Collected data
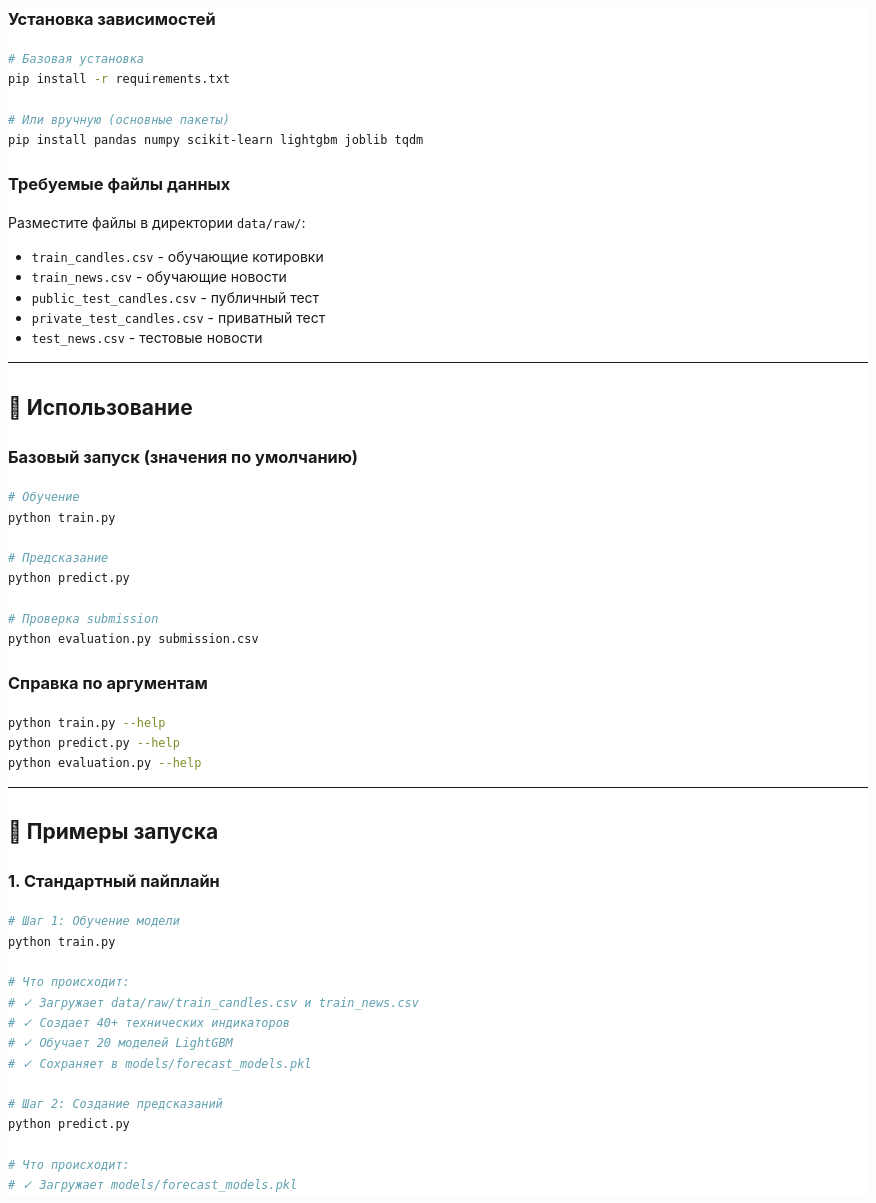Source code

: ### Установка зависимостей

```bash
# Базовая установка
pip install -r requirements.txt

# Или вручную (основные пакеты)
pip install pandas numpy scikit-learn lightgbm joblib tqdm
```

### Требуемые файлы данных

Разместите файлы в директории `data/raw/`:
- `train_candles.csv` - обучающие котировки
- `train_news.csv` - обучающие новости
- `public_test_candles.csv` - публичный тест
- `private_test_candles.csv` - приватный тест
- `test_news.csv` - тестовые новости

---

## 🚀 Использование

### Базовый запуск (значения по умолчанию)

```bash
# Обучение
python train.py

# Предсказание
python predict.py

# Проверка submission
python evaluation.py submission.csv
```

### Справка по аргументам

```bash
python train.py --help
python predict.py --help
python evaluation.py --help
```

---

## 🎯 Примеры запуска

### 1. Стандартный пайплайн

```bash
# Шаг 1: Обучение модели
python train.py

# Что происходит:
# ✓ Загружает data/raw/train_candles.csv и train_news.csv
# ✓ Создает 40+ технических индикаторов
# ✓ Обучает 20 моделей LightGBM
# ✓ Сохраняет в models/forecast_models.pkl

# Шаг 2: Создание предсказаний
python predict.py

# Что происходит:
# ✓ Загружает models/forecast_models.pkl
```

TASK REQUIREMENTS ▸ Reproduce each line of the records exactly, omitting any picture.

RESPONSE FOR THIS EXERCISE ▸
Source code

: ### Установка зависимостей

```bash
# Базовая установка
pip install -r requirements.txt

# Или вручную (основные пакеты)
pip install pandas numpy scikit-learn lightgbm joblib tqdm
```

### Требуемые файлы данных

Разместите файлы в директории `data/raw/`:
- `train_candles.csv` - обучающие котировки
- `train_news.csv` - обучающие новости
- `public_test_candles.csv` - публичный тест
- `private_test_candles.csv` - приватный тест
- `test_news.csv` - тестовые новости

---

## 🚀 Использование

### Базовый запуск (значения по умолчанию)

```bash
# Обучение
python train.py

# Предсказание
python predict.py

# Проверка submission
python evaluation.py submission.csv
```

### Справка по аргументам

```bash
python train.py --help
python predict.py --help
python evaluation.py --help
```

---

## 🎯 Примеры запуска

### 1. Стандартный пайплайн

```bash
# Шаг 1: Обучение модели
python train.py

# Что происходит:
# ✓ Загружает data/raw/train_candles.csv и train_news.csv
# ✓ Создает 40+ технических индикаторов
# ✓ Обучает 20 моделей LightGBM
# ✓ Сохраняет в models/forecast_models.pkl

# Шаг 2: Создание предсказаний
python predict.py

# Что происходит:
# ✓ Загружает models/forecast_models.pkl
```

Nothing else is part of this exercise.